General Motors Co (GM) reported a weaker-than-expected fourth-quarter profit on Thursday, citing wider losses in Europe and lower vehicle prices plus higher costs in its core North American market.
The largest US automaker also made an accounting change in the quarter, intended to signal confidence that it will continue to be profitable in coming years. However, the move resulted in a US$26 billion charge for the quarter.
“An entrenched GM investor may see no need to sell, while a prospective investor may see no need to rush in,” Morgan Stanley analyst Adam Jonas said in a research note.
Several analysts said GM’s US$699 million operating loss in Europe in the quarter was wider than they had expected.
Conditions in the region will be challenging for another few years, Edward Jones analyst Christian Mayes said.
“They’re moving in the right direction, but it’s difficult over there to move fast because it’s so challenging to shut down plants,” he said.
GM posted a profit of US$0.48 per share before one-time items, US$0.03 shy of the analysts’ average estimate, according to Thomson Reuters I/B/E/S.
Operating losses in Europe more than doubled to US$1.8 billion last year, reflecting rapid deteriorating vehicle demand and weak economic conditions.

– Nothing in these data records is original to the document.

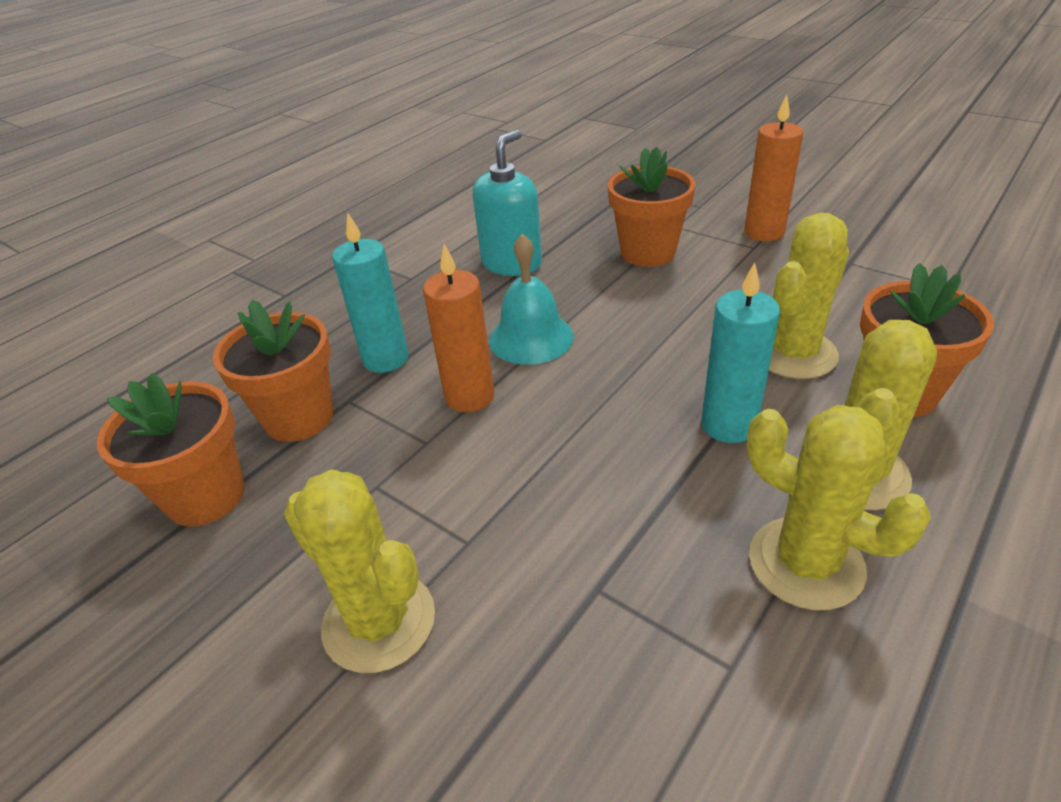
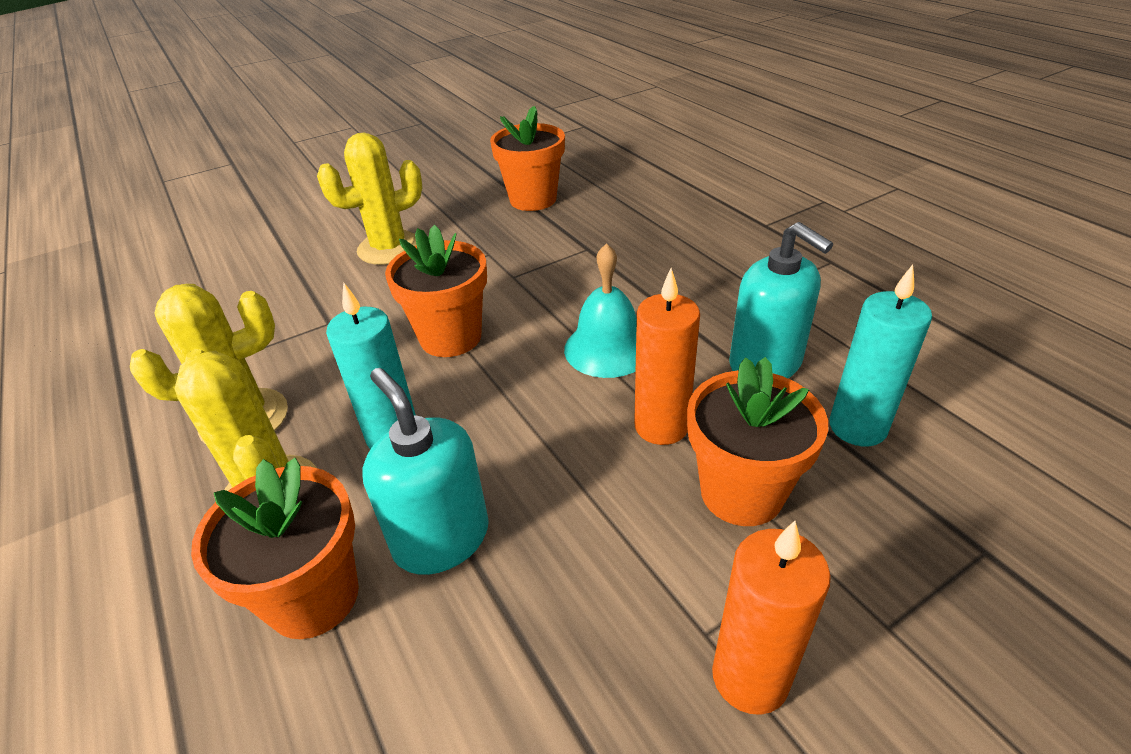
camera: 110 degrees right, 0 degrees up
orange flower pot [213,300,333,442] -> orange flower pot moved to [385,225,487,357]
turquoise candle [332,213,409,373] -> turquoise candle moved to [830,265,932,446]
orange candle [423,244,494,413] -> orange candle moved to [634,268,700,445]
yellow cactus [769,213,849,379] -> turquoise soap dispenser [362,368,489,575]

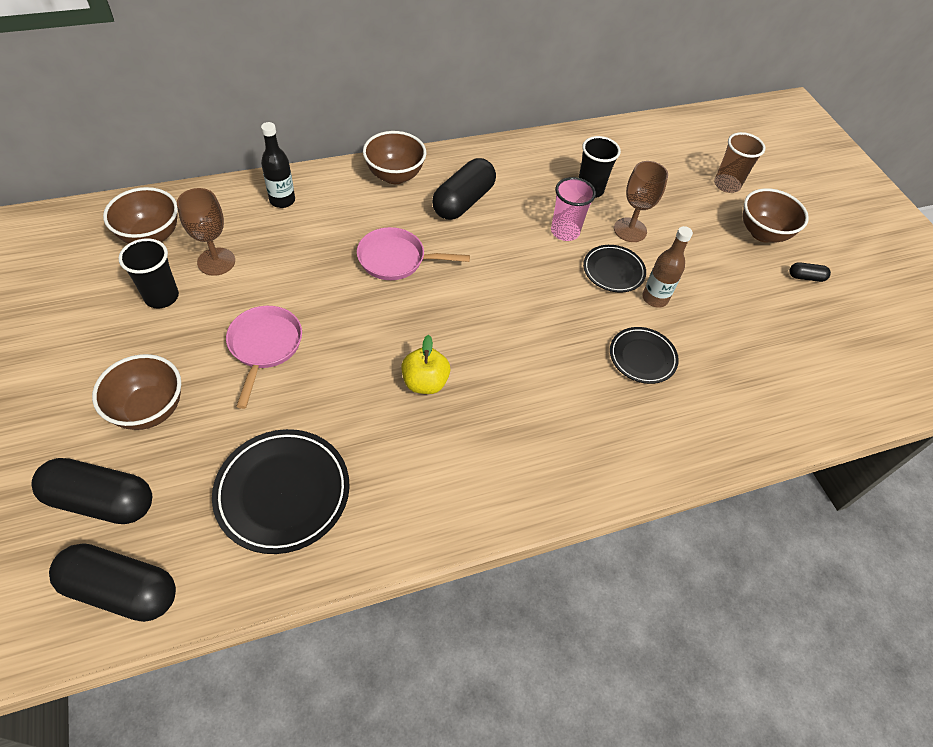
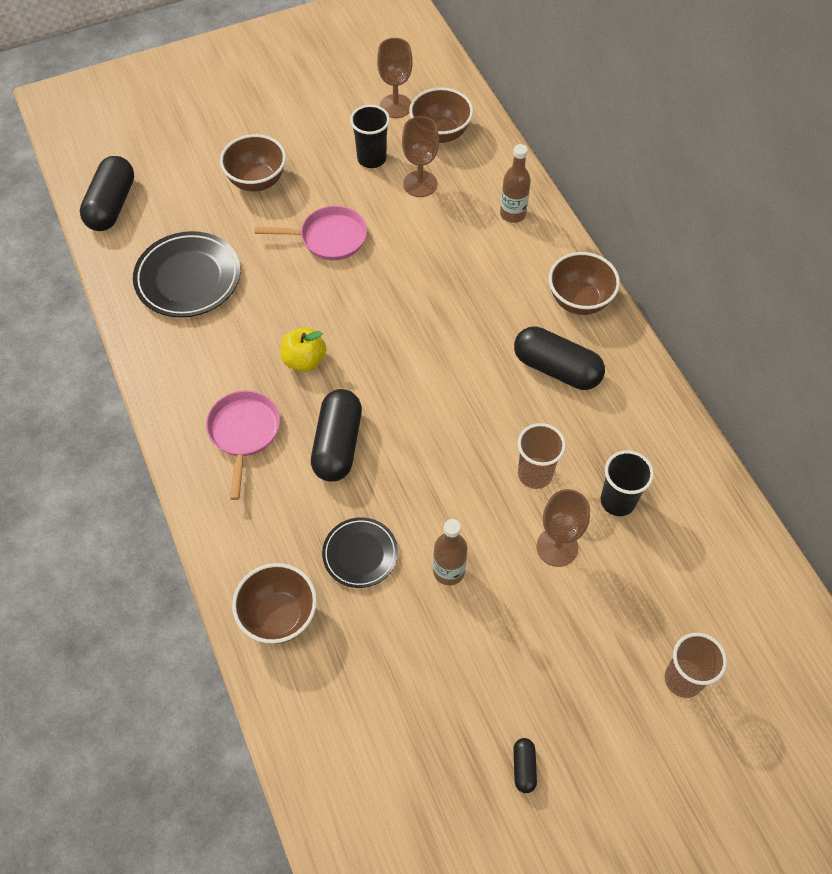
camera: 90 degrees right, 5 degrees up
black capsule [31,458,152,524] -> black capsule moved to [311,389,362,482]
black bottle [261,122,295,208] -> brown bottle [500,144,531,223]
pink pan [357,227,470,280] -> pink pan moved to [206,390,280,500]
pink cup [551,177,596,241] -> brown cup [518,423,566,489]
black plate [583,245,646,292] -> none
brown bowl [743,188,809,243] -> brown bowl moved to [232,563,317,644]
none -> brown goblet [377,38,413,118]

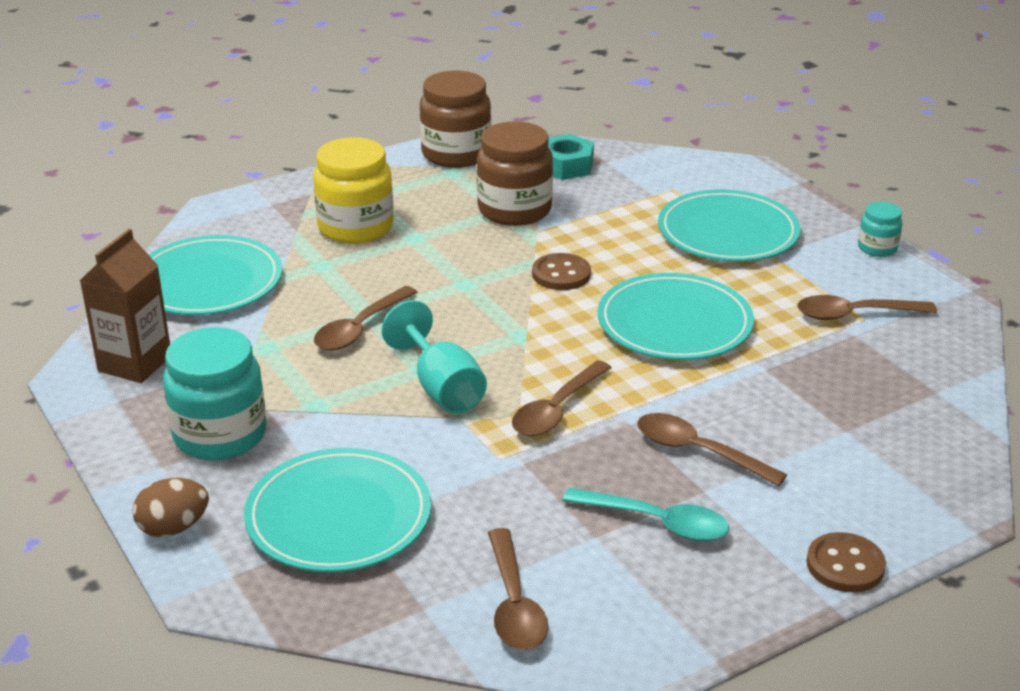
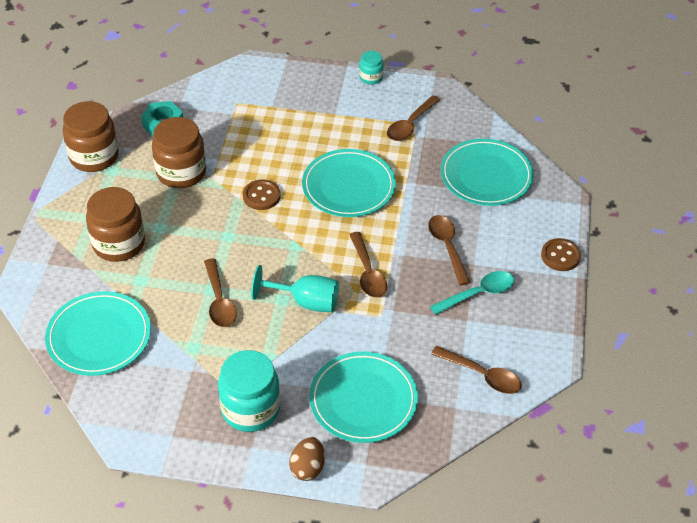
camera: 50 degrees left, 15 degrees up
brown carton [80,229,170,383] -> none
yellow jar [313,137,394,244] -> brown jar [86,187,145,262]
brown spoon [637,413,787,487] -> brown spoon turned 90 degrees clockwise [428,215,470,285]
turquoise plate [658,190,800,262] -> turquoise plate moved to [440,139,534,206]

It was the 13th straight year of losses in Europe.
“Europe was a little lighter, although I don’t think people are going to really punish the stock for a few pennies miss in Europe just because we’re probably at or near the bottom of that cycle,” said Jefferies analyst Peter Nesvold, who rates GM shares at “hold.”
Chief financial officer Dan Ammann said GM still expects industry sales in Europe to decline this year and is “not betting on” a pickup later in the year, but chief executive officer Dan Akerson reiterated the company’s goal of breaking even in the region by mid-decade.

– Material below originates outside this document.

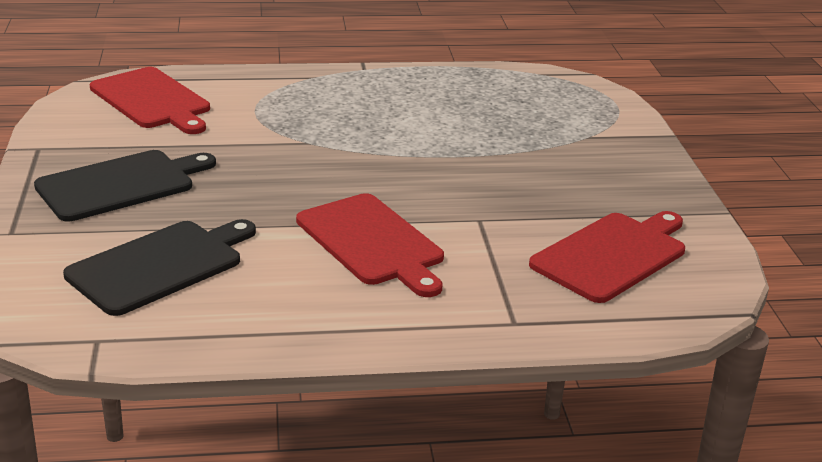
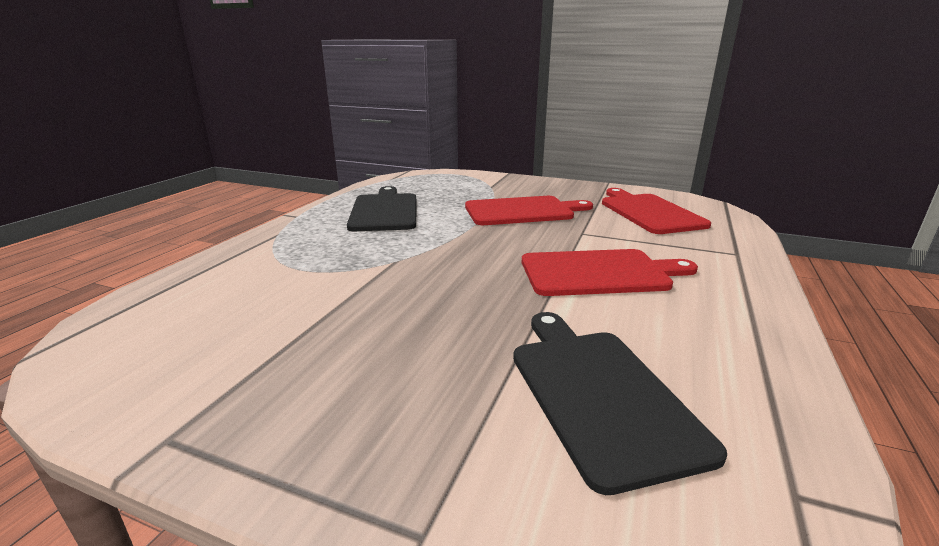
camera: 60 degrees left, 5 degrees down
black cutting board [34,150,216,222] -> black cutting board moved to [347,186,416,231]
red cutting board [90,67,210,134] -> red cutting board moved to [465,196,593,225]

GM has said it would introduce 23 new vehicles between last year and 2016 in Europe.
Barclays analyst Brian Johnson said in a research note that “investors should take some comfort” as GM Europe will show a US$600 million drop in depreciation and amortization expenses due to a write-down of assets.
As a result, he now expects GM Europe’s loss this year to be closer to a range of US$1.1 billion to US$1.2 billion, instead of the US$1.4 billion he previously anticipated.
Combined vehicle pricing fell by US$300 million there as the company offered incentives to cut through its inventory of trucks on dealer lots ahead of its introduction of redesigned versions this year. It was the first drop in North American pricing for GM since the first quarter of 2011.
Jefferies’ Nesvold said the weaker Japanese yen and the deteriorating European market would probably lead to more competitive pricing in North America.
GM’s revenue in the fourth quarter rose 3 percent to US$39.3 billion.
Net income almost doubled to US$892 million, or US$0.54 a share, from US$472 million, or US$0.28 a share, a year earlier.